(Jackson, MS) – Tuesday, the City of Jackson announced the dates for The Fertile Ground Project Expo, a three-day event that is free to the public from April 9-11, 2020. In November 2018 the City of Jackson was selected as a Bloomberg Philanthropies 2018 Public Art Challenge winner. Jackson received up to $1 million for its project, “The Fertile Ground Project: Inspiring Dialogue About Food Access,” which aims to use public art as a tool for discussing the complexities of our food system in the city and the state.
The expo weekend includes a total of 30 events that are broken up into four categories: Exhibits, Workshops, Exchanges, and Food. Differing from a traditional expo, the events take place in various neighborhoods across the city experiencing food insecurity within spaces hosting public art exhibits.
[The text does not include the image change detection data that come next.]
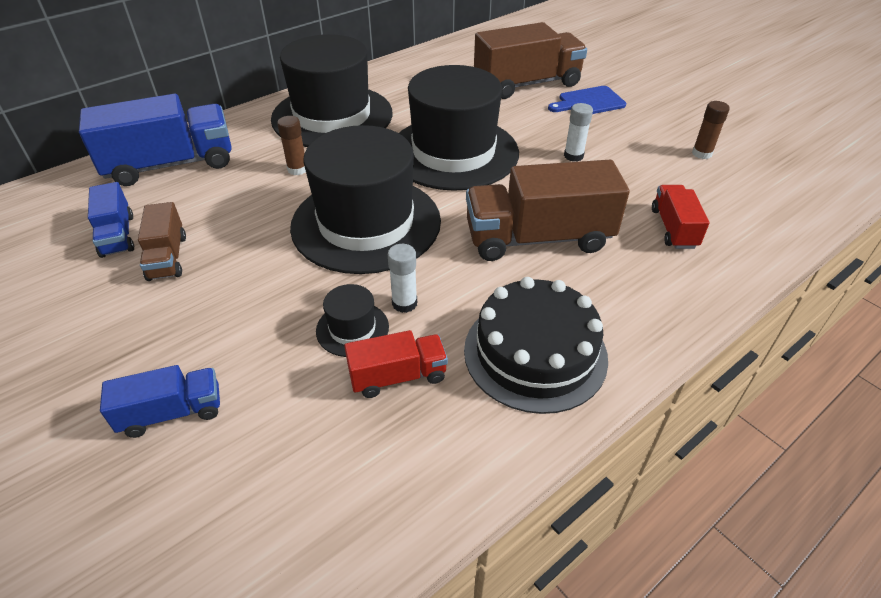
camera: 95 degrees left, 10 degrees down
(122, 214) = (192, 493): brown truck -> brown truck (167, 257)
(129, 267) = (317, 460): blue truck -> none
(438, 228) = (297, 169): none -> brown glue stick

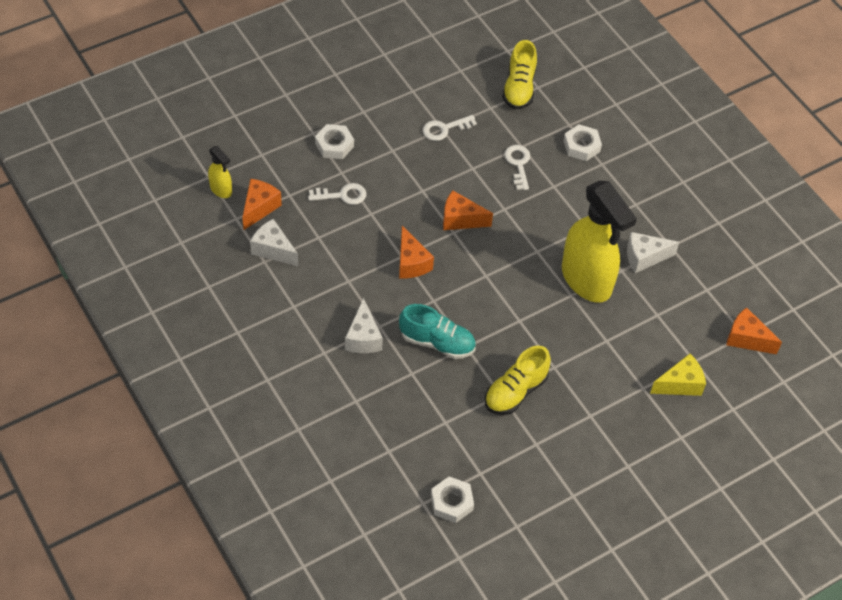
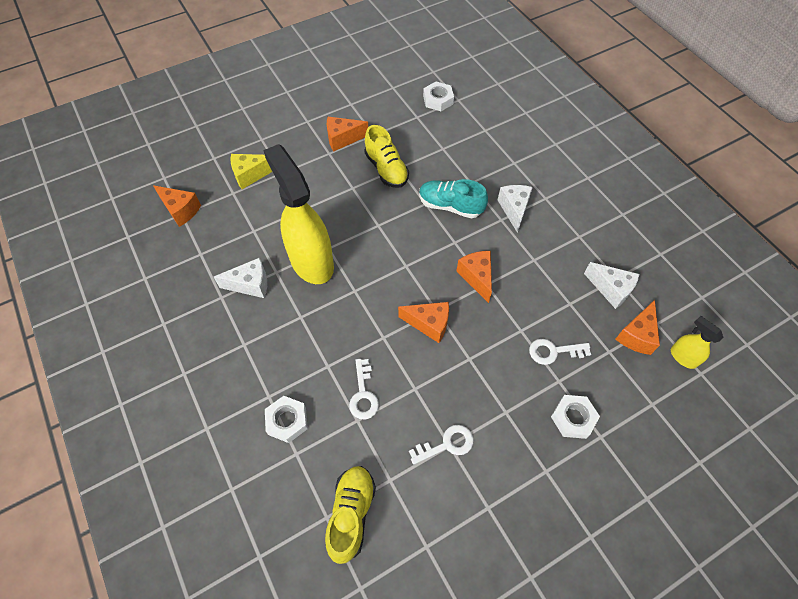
camera: 175 degrees left, 5 degrees up
(515, 391) = (386, 169): yellow shoe -> yellow shoe turned 105 degrees clockwise
(576, 436) = (343, 139): none -> orange cheese

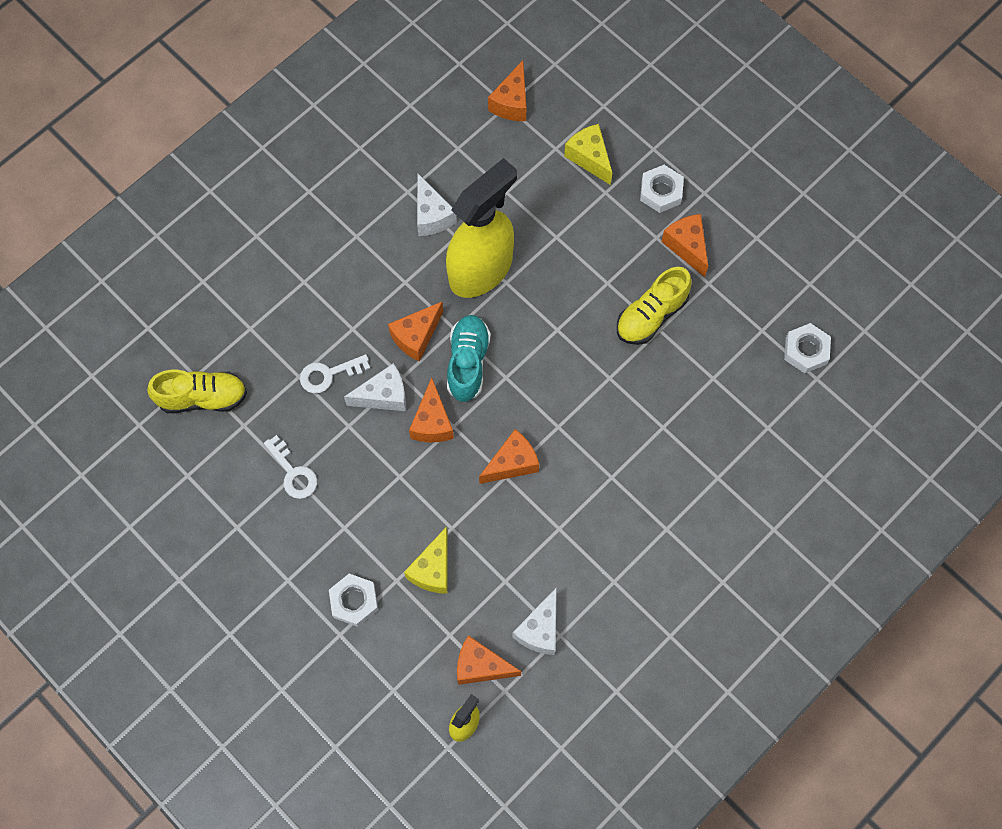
camera: 75 degrees right, 10 degrees up
(287, 421) = (281, 308): white nut -> white nut (661, 192)
(351, 319) = (416, 336): none -> orange cheese
(450, 206) = (614, 409): turquoise shoe -> turquoise shoe (468, 363)
(514, 209) = (633, 491): white cheese -> white cheese (384, 396)
(553, 351) = (432, 569): white key -> yellow cheese

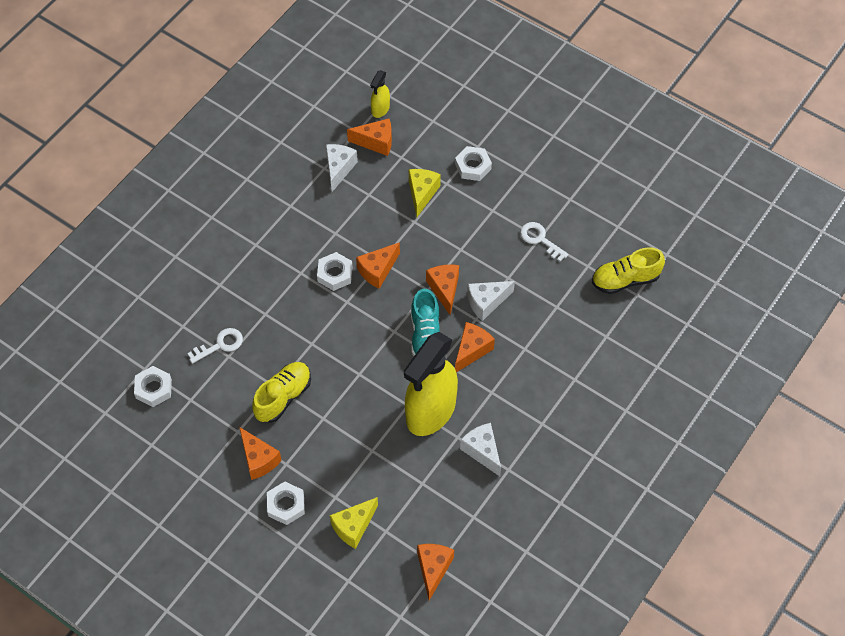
camera: 170 degrees right, 10 degrees down
(328, 374) = (533, 311): white key -> white key (220, 345)
(568, 467) = (335, 274): none -> white nut
(589, 158) = (353, 526): yellow cheese -> yellow cheese turned 90 degrees clockwise

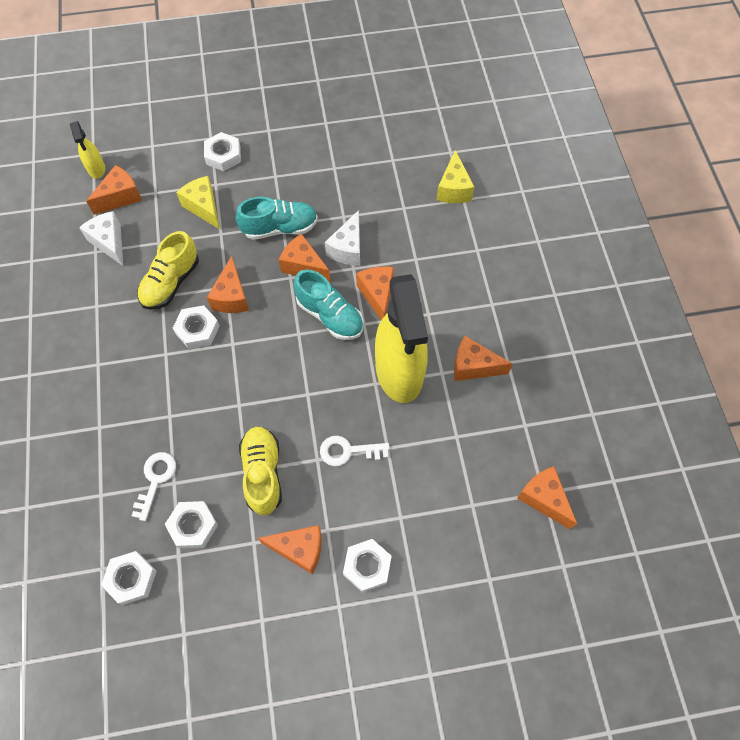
camera: 45 degrees left, 5 degrees up
(214, 391) = (193, 526): none -> white nut
(353, 526) = (443, 527): yellow cheese -> yellow cheese (453, 189)
(456, 250) = (280, 228): none -> turquoise shoe
(482, 451) = (473, 366): white cheese -> orange cheese
(540, 239) = (336, 169): white key -> white key (348, 451)
(625, 280) = (430, 148): yellow shoe -> yellow shoe (171, 282)

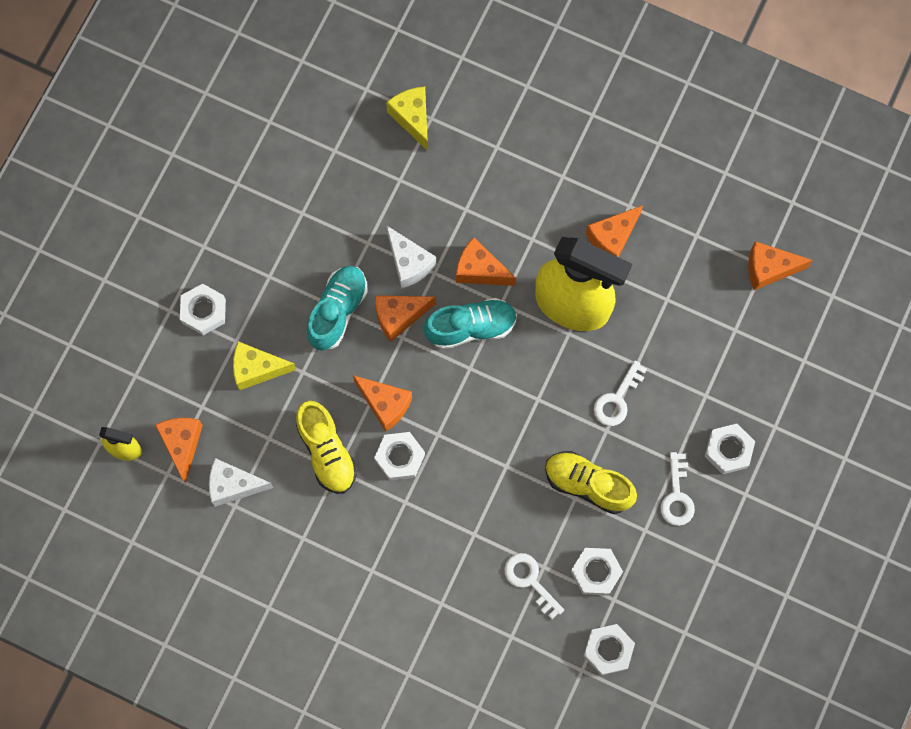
camera: 55 degrees left, 10 degrees up
(299, 549) = (677, 496): orange cheese -> white key
(453, 189) = (412, 118): yellow cheese -> yellow cheese turned 150 degrees counterclockwise

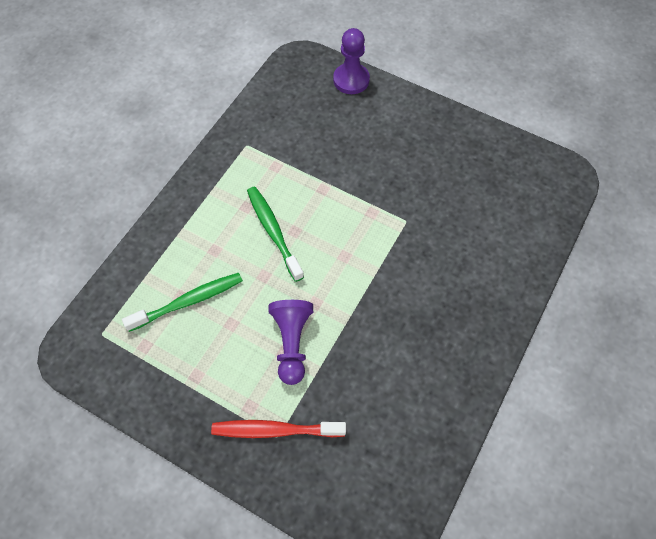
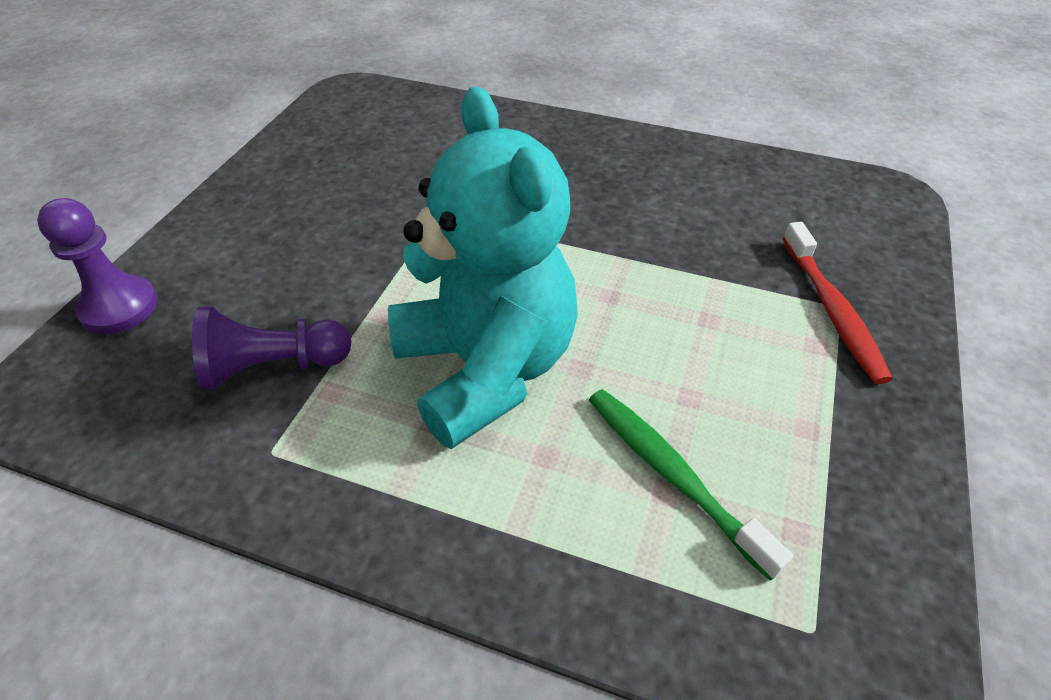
camera: 100 degrees left, 15 degrees down
(273, 232) = (486, 369): green toothbrush -> turquoise teddy bear
(292, 343) = (689, 312): purple pawn -> purple pawn (273, 366)

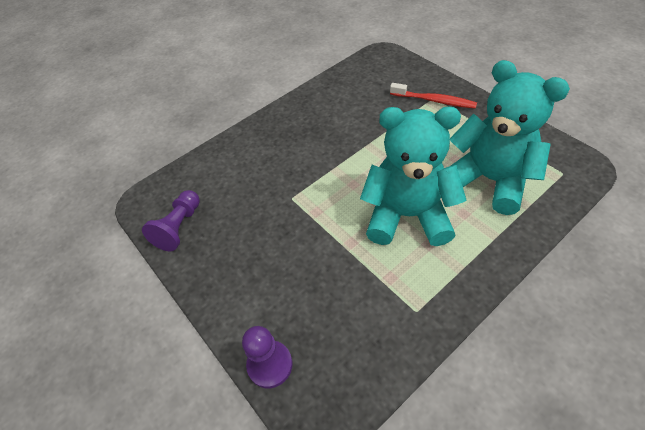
camera: 55 degrees left, 5 degrees up
(273, 366) = (361, 297): purple pawn -> purple pawn (179, 227)
(673, 475) = (489, 180): green toothbrush -> turquoise teddy bear

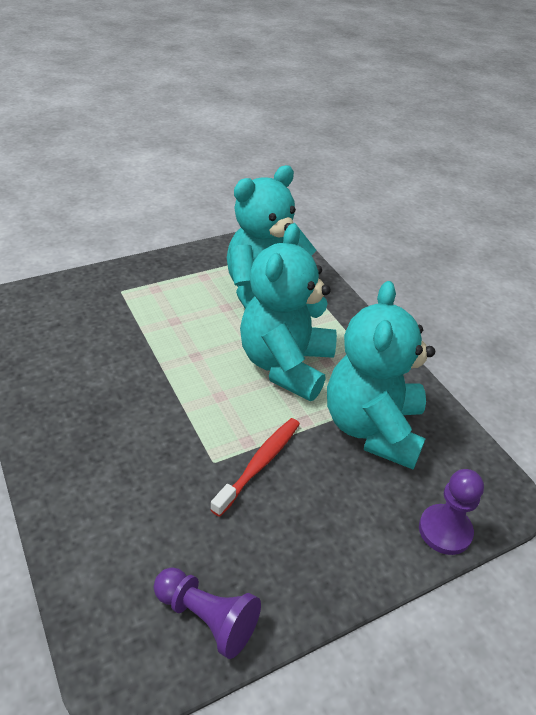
camera: 85 degrees left, 10 degrees down
(362, 293) = (372, 428): none -> turquoise teddy bear
(434, 100) = (126, 292): red toothbrush -> red toothbrush (259, 464)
The art exhibits are responsive towards issues of urban food access. Events include the opening of the public art exhibits deployed within food-insecure areas across the city, a documentary about food access at the Alamo Theatre, performance art programs, food workshops, food policy discussions, and farm to table gatherings. During that weekend an interdisciplinary team of local and national artists, activists, food writers, landscape architects, filmmakers, farmers, chefs, nutritionists, community members, and organizations will come together to have conversations about the future of food in the city of Jackson. The goal of the Expo weekend is to not only be critical of the existing food system but offer new ideas and solutions for developing a more food secure environment for southern cities. We are inviting our local community and an interdisciplinary network of people working within the food space at the local, regional, and national level. The event is entirely free with the exception of a private fundraiser dinner at Foot Print Farms Saturday evening.
The public art installations will be located at Smith Park, the Farish Street Commercial District, Galloway Elementary, Foot Print Farms, The Slab on Mill Street, AND Gallery in Midtown, Mama Natures Juice Bar, Mississippi Museum of Art, and West Capitol Street. Each project installation is located within a USDA classified food desert. Many of the public art locations are positioned along the linear path of the railroad in the center of the city that has historically been the segregation “redline” between West and East Jackson. The installations alternate from the east to the west side of the track aiming to bring segregated communities together within public space to talk about food. Installations are intentionally situated in a variety of urban typologies ranging from government spaces, elementary schools, industrial parks, neighborhoods, and the countryside. Various art installations will remain on site until the end of the summer in addition to the conversations or events that will occur around them.
Mayor Lumumba said, “The city is overjoyed to have been selected in this process. This was a highly competitive grant where over 200 cities around the world applied to be a part of this Public Art Challenge. We are proud to be able to aid in the aesthetic appeal of the city while delivering a message of healthy eating for the citizens of Jackson. This is a truly remarkable opportunity and we are ecstatic and look forward to seeing this project come into fruition.
Since December 2018 the City of Jackson Planning Department has been working with a wide range of partners, artists, community organizations, and restaurants within the city to better understand what the barriers are that create food access issues within the city and how can we re-imagine a more food secure space. That work will be reflected in the installations and workshops during the Fertile Ground Expo and will extend past this event. To learn more about the Expo events, please visit the Fertile Ground Project website or visit their social media sites for daily updates leading to the Expo.
About the Public Art Challenge:
In February 2018, Bloomberg Philanthropies invited mayors of U.S. cities with 30,000 residents or more to submit proposals for temporary public art projects that address important civic issues and demonstrate an ability to generate public-private collaborations, celebrate creativity and urban identity, and strengthen local economies.
More than 200 cities applied for the 2018 Public Art Challenge with proposals reflecting diverse artistic mediums addressing a range of pressing issues and social themes such as community development, environmental sustainability, cultural identity, and immigration.
Five cities won the Public Art Challenge: Anchorage, Alaska “SEED Lab,” Camden, New Jersey “A New View,” Coral Springs in partnership with Parkland, Florida for “Inspiring Community Healing After Gun Violence: The Power of Art,” Jackson, Mississippi “Fertile Ground,” and Tulsa, Oklahoma for “The Greenwood Art Project.”